::: RECORDS

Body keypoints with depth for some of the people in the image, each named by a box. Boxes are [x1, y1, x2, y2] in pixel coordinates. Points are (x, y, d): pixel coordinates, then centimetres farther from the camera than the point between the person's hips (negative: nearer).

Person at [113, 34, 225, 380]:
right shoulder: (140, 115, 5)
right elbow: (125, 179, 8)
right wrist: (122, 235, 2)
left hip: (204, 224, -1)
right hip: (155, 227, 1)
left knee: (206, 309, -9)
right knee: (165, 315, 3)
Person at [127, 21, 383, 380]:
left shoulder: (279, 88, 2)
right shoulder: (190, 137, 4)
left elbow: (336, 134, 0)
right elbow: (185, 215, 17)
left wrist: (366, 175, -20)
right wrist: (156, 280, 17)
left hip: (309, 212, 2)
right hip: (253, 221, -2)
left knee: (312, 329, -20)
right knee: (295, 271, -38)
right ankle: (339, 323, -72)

::::::

● **WORK INSTRUCTION**:
Reproduce exactly the lines from the one with "left hip: (309, 212, 2)" through the last line of the entries, keeping both of those lines and nothing else.

● **ANSWER**:
left hip: (309, 212, 2)
right hip: (253, 221, -2)
left knee: (312, 329, -20)
right knee: (295, 271, -38)
right ankle: (339, 323, -72)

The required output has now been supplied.